## DIRECTIONS FOR THIS TASK
The answer is the full set of records below, transcribed exactly.

(Stored data entries)

= Beginning of Section =

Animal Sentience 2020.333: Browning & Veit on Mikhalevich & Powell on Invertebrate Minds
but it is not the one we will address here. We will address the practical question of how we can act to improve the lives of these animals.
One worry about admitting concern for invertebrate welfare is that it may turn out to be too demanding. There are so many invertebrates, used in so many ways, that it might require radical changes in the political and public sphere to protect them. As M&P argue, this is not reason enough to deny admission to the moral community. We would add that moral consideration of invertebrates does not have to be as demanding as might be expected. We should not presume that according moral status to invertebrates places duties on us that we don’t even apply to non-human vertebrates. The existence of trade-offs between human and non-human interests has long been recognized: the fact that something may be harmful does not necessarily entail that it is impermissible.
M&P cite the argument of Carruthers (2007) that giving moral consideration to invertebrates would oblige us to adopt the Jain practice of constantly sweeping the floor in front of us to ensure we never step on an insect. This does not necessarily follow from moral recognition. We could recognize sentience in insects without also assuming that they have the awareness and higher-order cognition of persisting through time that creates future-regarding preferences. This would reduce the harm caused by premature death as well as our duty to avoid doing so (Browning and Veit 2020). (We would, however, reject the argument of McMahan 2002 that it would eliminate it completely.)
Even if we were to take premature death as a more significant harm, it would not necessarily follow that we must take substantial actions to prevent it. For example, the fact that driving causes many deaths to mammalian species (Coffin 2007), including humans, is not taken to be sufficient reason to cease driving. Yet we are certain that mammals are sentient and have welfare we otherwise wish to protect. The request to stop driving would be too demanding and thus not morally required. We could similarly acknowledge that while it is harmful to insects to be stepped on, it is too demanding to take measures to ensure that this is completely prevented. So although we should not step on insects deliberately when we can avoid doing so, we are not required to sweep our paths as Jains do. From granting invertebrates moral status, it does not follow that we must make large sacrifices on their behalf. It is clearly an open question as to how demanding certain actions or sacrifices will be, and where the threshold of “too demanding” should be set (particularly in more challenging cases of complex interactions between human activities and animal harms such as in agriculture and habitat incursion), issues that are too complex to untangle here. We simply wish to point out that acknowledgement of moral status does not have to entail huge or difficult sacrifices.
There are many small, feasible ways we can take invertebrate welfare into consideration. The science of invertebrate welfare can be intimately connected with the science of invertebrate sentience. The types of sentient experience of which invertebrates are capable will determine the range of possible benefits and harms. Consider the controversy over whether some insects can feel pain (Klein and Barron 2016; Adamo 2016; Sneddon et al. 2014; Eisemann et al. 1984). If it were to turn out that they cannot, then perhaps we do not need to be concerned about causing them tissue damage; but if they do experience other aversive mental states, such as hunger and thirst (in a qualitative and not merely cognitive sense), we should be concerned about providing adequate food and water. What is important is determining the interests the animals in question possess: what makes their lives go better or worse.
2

= End of Section =

## TASK OUTPUT
Animal Sentience 2020.333: Browning & Veit on Mikhalevich & Powell on Invertebrate Minds
but it is not the one we will address here. We will address the practical question of how we can act to improve the lives of these animals.
One worry about admitting concern for invertebrate welfare is that it may turn out to be too demanding. There are so many invertebrates, used in so many ways, that it might require radical changes in the political and public sphere to protect them. As M&P argue, this is not reason enough to deny admission to the moral community. We would add that moral consideration of invertebrates does not have to be as demanding as might be expected. We should not presume that according moral status to invertebrates places duties on us that we don’t even apply to non-human vertebrates. The existence of trade-offs between human and non-human interests has long been recognized: the fact that something may be harmful does not necessarily entail that it is impermissible.
M&P cite the argument of Carruthers (2007) that giving moral consideration to invertebrates would oblige us to adopt the Jain practice of constantly sweeping the floor in front of us to ensure we never step on an insect. This does not necessarily follow from moral recognition. We could recognize sentience in insects without also assuming that they have the awareness and higher-order cognition of persisting through time that creates future-regarding preferences. This would reduce the harm caused by premature death as well as our duty to avoid doing so (Browning and Veit 2020). (We would, however, reject the argument of McMahan 2002 that it would eliminate it completely.)
Even if we were to take premature death as a more significant harm, it would not necessarily follow that we must take substantial actions to prevent it. For example, the fact that driving causes many deaths to mammalian species (Coffin 2007), including humans, is not taken to be sufficient reason to cease driving. Yet we are certain that mammals are sentient and have welfare we otherwise wish to protect. The request to stop driving would be too demanding and thus not morally required. We could similarly acknowledge that while it is harmful to insects to be stepped on, it is too demanding to take measures to ensure that this is completely prevented. So although we should not step on insects deliberately when we can avoid doing so, we are not required to sweep our paths as Jains do. From granting invertebrates moral status, it does not follow that we must make large sacrifices on their behalf. It is clearly an open question as to how demanding certain actions or sacrifices will be, and where the threshold of “too demanding” should be set (particularly in more challenging cases of complex interactions between human activities and animal harms such as in agriculture and habitat incursion), issues that are too complex to untangle here. We simply wish to point out that acknowledgement of moral status does not have to entail huge or difficult sacrifices.
There are many small, feasible ways we can take invertebrate welfare into consideration. The science of invertebrate welfare can be intimately connected with the science of invertebrate sentience. The types of sentient experience of which invertebrates are capable will determine the range of possible benefits and harms. Consider the controversy over whether some insects can feel pain (Klein and Barron 2016; Adamo 2016; Sneddon et al. 2014; Eisemann et al. 1984). If it were to turn out that they cannot, then perhaps we do not need to be concerned about causing them tissue damage; but if they do experience other aversive mental states, such as hunger and thirst (in a qualitative and not merely cognitive sense), we should be concerned about providing adequate food and water. What is important is determining the interests the animals in question possess: what makes their lives go better or worse.
2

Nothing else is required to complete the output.